Como? Repita, não ouvi bem. O quê? Você está me dizendo que as grandes empresas rurais do Brasil estão totalmente integradas nas cadeias globais de produção agrícola e pecuária? Que todo o esquema de sementes, fertilizantes, agrotóxicos, máquinas, tratores que impulsionam os recordes de produção do campo brasileiro, é tudo transnacional? Que a Friboi anunciou no ano passado que ia mudar a sua sede para Dublin, a capital da Irlanda, como um meio de evitar o pagamento de impostos no Brasil?
Mas que hora para lembrar disso! Você não está entendendo que as grandes companhias de capital brasileiro estão sendo perseguidas por forças (ocultas) externas? Sim, as grandes empresas em geral, não é só a Odebrecht, as empreiteiras. Querem acabar com tudo. Sim, até com os amigos deles, os sócios, os capitalistas brasileiros que sempre apoiam tudo o que vem de fora, que adoram Miami.

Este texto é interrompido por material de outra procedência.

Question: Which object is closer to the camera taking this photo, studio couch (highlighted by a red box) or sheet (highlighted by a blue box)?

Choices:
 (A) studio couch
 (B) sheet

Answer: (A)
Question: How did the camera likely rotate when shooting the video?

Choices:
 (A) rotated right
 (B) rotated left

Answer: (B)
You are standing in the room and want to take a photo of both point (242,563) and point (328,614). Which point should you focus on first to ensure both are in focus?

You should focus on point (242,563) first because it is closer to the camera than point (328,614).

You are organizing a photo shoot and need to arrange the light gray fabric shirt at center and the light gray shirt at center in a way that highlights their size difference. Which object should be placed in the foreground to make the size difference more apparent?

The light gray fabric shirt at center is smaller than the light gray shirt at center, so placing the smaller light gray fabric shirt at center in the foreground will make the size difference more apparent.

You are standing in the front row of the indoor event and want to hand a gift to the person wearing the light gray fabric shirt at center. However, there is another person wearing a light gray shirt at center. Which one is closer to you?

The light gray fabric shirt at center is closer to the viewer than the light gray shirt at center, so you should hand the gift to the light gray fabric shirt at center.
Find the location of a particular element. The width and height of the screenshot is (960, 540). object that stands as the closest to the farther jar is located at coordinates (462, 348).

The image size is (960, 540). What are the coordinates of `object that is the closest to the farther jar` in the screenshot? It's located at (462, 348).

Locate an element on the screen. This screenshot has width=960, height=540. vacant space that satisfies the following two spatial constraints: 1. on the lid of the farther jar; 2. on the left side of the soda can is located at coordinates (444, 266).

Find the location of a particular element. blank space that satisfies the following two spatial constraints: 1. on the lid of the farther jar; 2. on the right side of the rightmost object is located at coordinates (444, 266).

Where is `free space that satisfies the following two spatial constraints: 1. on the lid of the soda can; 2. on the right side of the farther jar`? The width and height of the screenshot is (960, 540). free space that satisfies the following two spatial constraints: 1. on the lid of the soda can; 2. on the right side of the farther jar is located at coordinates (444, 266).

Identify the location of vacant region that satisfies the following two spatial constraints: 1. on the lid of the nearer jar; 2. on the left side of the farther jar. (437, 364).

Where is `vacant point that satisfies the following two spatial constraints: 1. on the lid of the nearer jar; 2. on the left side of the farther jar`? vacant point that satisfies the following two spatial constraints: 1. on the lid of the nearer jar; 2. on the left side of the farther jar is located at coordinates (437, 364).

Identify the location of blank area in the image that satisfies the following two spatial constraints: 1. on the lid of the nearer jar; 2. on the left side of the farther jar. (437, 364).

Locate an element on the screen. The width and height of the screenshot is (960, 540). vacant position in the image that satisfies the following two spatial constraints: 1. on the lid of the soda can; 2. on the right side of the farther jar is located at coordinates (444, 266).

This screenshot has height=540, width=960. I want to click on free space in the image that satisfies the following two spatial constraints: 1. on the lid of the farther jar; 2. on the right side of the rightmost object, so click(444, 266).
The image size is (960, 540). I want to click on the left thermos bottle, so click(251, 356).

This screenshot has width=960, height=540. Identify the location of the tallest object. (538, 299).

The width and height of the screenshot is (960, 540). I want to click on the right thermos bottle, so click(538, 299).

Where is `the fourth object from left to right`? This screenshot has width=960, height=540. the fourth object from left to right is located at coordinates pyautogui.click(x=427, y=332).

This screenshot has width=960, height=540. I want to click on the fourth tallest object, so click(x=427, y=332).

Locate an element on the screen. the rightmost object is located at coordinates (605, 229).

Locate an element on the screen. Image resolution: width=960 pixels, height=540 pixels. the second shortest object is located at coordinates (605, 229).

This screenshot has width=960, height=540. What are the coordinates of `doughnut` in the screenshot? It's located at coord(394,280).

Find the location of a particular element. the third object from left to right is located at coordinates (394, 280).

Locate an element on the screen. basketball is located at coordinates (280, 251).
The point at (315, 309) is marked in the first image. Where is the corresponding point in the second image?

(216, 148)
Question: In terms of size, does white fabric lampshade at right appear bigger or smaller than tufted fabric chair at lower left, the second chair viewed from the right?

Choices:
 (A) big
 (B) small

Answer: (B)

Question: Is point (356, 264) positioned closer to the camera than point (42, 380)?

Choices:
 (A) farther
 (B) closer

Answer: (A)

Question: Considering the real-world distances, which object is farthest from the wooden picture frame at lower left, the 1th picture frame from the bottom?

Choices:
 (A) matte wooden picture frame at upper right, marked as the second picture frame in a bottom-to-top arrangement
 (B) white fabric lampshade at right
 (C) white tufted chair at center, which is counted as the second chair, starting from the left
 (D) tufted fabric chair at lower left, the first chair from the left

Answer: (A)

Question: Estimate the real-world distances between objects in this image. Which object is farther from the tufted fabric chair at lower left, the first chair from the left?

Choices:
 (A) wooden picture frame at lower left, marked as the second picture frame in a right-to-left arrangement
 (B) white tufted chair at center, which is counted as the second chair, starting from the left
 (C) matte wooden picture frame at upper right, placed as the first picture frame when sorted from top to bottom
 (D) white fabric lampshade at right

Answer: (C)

Alguns estão a favor do apoio – tático, momentâneo, limitado – aos grandes frigoríficos, pecuaristas e oligopólios das carnes de ave e suíno, diante dessa ofensiva contra as nossas sagradas forças produtivas nacionais.
Vamos obter algum saldo político, conquistar aliados preciosos, furar o cerco neoliberal e autoritário, avançar na nossa luta contra o retrocesso.
Não? Tudo vai continuar igual, o Lula ainda poderá ser impedido de se candidatar em 2018? E não ganhamos o apoio de nenhuma dessas empresas? Nada? E a previdência?